Ich habe kein System der Moral, auch wenn meine Moralvorstellungen vielleicht einige inhaltliche Kohärenz haben. Moral und System scheinen sich mir aber zu widersprechen. Du wirst mir das vielleicht nicht abnehmen, aber ich habe nie den Eindruck gehabt, dass irgend etwas, was ich tue, eine große Rolle für andere Menschen spielen könnte. Ist auch so 'ne biographisch motivierte Macke von mir. Insofern ist mir die Wahrnehmung, dass ich mit meiner Arroganz subtile Gewalt ausübe, tatsächlich eine ziemlich neue - auch wenn Du vielleicht nicht der allererste bist, der das mir gegenüber anmerkt. Ich würde von selbst wohl nicht darauf kommen, weil es mir zu fremd ist zu sehen, dass ich auf Menschen irgendeine Form von Einfluß ausübe (sei er gewaltförmig oder nicht) - auch wenn ich es mittlerweile durchaus besser weiß. Wodurch genau geht die Gewalt aus, Impi? Durch die Arroganz oder die Moral? Oder durch ein Konglomerat davon? Jedenfalls ist es nicht uninteressant, dass ich mir offenbar ganz zielstrebig einen Bereich zur Beschäftigung gesucht habe, der einige gesellschaftliche Macht repräsentiert. Individualpsychologisch nicht uninteressant: ich wollte wohl meine Ohnmachtsgefühle ein Stück weit kompensieren. Das ist mir zwar auch ein Stück weit in meiner Biographie gelungen, aber nicht durch den Panzer der Arroganz. Der stellt ja doch immer nur ein Schutzschild dar, um überhaupt Freiräume für eigene innere Entwicklungen zu schaffen. Keine sympathische Eigenschaft, sehe ich ein, und insofern fast schon beleidigend von Dir, mir so etwas an den Kopf zu knallen. Aber je älter ich werde, desto mehr weiß ich den Spruch zu schätzen, der über dem Orakel zu Delphi prangte. Hm, ich versuche daran zu arbeiten, ja? Aber ob das leicht wird... ich weiß ja nicht... Ansonsten ist Moral auch immer etwas hochgradig individuelles. Ich sehe eigentlich gar nicht die Möglichkeit, die Moralkeule erfolgreich zu schwingen, wenn da nicht irgend etwas in den Adressaten sowieso mitschwingt. Anders gesprochen: Du bist es doch letztlich selbst, der Gewalt auf Dich ausübt, auch wenn Dir meine Ausführungen dazu Anlass geben. Du könntest sie doch auch schlicht ignorieren. Du bist in einer Mediengesellschaft aufgewachsen - erzähle mir nicht, dass Du nicht fähig wärest, sie zu ignorieren. Dann aber wären Deine Vorwürfe an mich doch ziemlich gegenstandslos, oder nicht? Aber anscheinend willst Du es nicht ignorieren. Pourquoi, Impi?

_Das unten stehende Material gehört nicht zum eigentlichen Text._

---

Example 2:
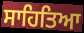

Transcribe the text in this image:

ਸਾਹਿਤਿਆ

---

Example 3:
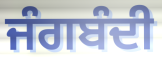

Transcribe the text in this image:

ਜੰਗਬੰਦੀ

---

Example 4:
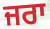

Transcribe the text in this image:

ਜਰਾ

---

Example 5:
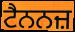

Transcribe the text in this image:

ਟੈਨਨਜ਼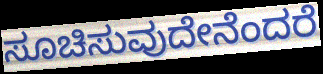
ಸೂಚಿಸುವುದೇನೆಂದರೆ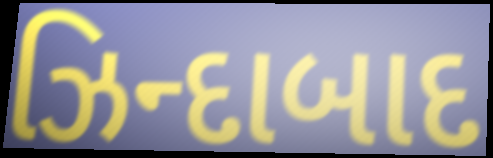
ઝિન્દાબાદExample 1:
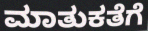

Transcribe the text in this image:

ಮಾತುಕತೆಗೆ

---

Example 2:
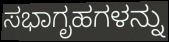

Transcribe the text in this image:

ಸಭಾಗೃಹಗಳನ್ನು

Meine esoterische Handleser-Tante schließt aus dem bloßen Fakt des Monatstages meiner Geburt (10) in ihrem Geheimwissen-Typentest, dass ich ein Prediger wäre. Ich halte zwar von solchen Dingen nicht sehr viel, fand es aber immer wieder verblüffend, wie inhaltlich treffend sie immer wieder waren. Dass mit der Belehrung ist so ein Ding, dass da gut zu passt, nitwahr? Wobei ich dieses Moment eigentlich auch nur in der geschriebenen Sprache kenne, mündlich fühle ich mich in der Regel eher unbeholfen. Ich vermute, auch wenn ich da vielleicht noch an den Feinheiten feilen werde, damit es nicht ganz so schnell auffällt, dieses Moment ist mir nicht auszutreiben. Es gibt da einen spezifischen Ausdrucksdrang in mir, der das einfach sehr fördert. Bliebe noch die Frage, ob das nicht das Ende unseres Intermezzos bedeutet. Hm, da zitiere ich mal vielleicht Dich, um Dich hoffentlich zu ärgern: "*schulterzuck*".

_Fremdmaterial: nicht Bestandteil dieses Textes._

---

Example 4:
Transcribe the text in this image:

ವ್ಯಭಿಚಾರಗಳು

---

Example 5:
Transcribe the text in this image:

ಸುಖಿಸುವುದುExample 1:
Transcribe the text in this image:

Aus all diesen Reflexionen wird mir dann doch wieder klar, welches Suchtpotential Foren eigentlich auf mich ausüben. Vielleicht sollte ich mich möglichst bald möglichst konsequent ohnehin darum bemühen, dem ein Riegel vorzuschieben.
Impi:
ZitatVordergründig mag es dir darum gehen die Menschen zu belehren (was allein schon keine sympathische Eigenschaft ist), insgeheim aber hat das viel mit Ego und Bestätigung zu tun. Du brauchst das. Du suchst förmlich die Gegnerschaft. Du suchst die Menschen die du belehren kannst. Dieses Spiel darfst du auch gerne spielen, aber nicht mehr mit mir. Mir macht das nur noch Angst. Du magst die marxistische Literatur verinnerlicht haben. Umso bedauerlicher ist es, dass dein Kopf aus Beton ist.

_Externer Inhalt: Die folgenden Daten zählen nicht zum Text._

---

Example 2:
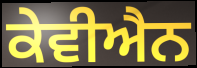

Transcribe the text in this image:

ਕੇਵੀਐਨ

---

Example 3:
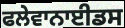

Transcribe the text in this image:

ਫਲੇਵਾਨਾਈਡਸ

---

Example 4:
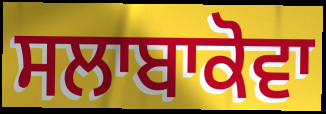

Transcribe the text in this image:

ਸਲਾਬਾਕੋਵਾ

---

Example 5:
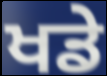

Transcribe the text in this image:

ਖਡੇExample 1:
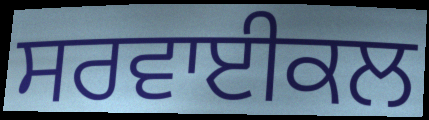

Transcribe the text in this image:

ਸਰਵਾਈਕਲ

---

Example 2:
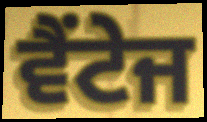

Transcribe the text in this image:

ਵੈਂਟੇਜ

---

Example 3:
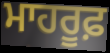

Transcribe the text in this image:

ਮਾਹਰੂਫ਼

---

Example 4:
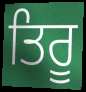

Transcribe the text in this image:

ਤਿਰੂ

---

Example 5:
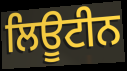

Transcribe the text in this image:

ਲਿਊਟੀਨ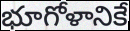
భూగోళానికే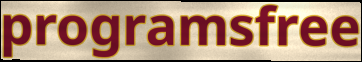
programsfree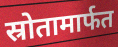
स्रोतामार्फतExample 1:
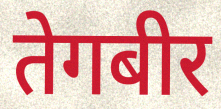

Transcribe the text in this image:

तेगबीर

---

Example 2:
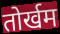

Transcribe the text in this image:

तोर्खम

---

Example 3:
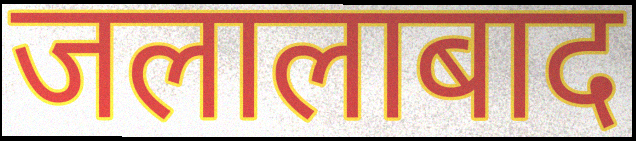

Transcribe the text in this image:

जलालाबाद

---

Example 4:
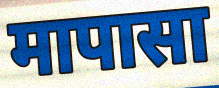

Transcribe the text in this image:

Hmhm, jaja, da trifft schon einiges von. Wobei ich nicht eigentlich die Gegnerschaft suche, dafür bin ich viel zu harmoniesüchtig. Die Gegnerschaft fliegt mir leider eher zu. Das mag im Übrigen ein Grund sein, warum ich gerade momentan auch besonders unerbittlich bin: Diese ganzen Diskussionen der Streikzeit, nicht nur aber vor allem auch im Streik-Forum, haben mir noch einmal sehr deutlich vor Augen geführt, wie dumm und widerlich die politischen Diskussionen hierzulande geführt werden. Das macht mich wütend und mobilisiert einige Energien in mir, die mich meine Mildtätigkeit vielleicht gerade etwas vergessen machen. Ich habe die letzten Jahre gar keine politischen Auseinandersetzungen geführt, zum größten Teil, weil ich auch ahnte, wie die nur ablaufen. Jetzt steht es mir aber wieder konkret vor Augen - und das finde ich für eine Abschätzung der nächsten 20 Jahre dieser Gesellschaft wirklich aufs Tiefste beängstigend. Aber das hat freilich mit uns nicht gar so viel zu tun (außer freilich, dass ich einigen Ehrgeiz darin entwickelt hatte, Dich über systematische Probleme des Kapitalismus zu belehren. Okok, gebe ich im weiteren auf, fruchtet ja ohnehin nicht und nervt Dich nur und mich dann letztlich auch).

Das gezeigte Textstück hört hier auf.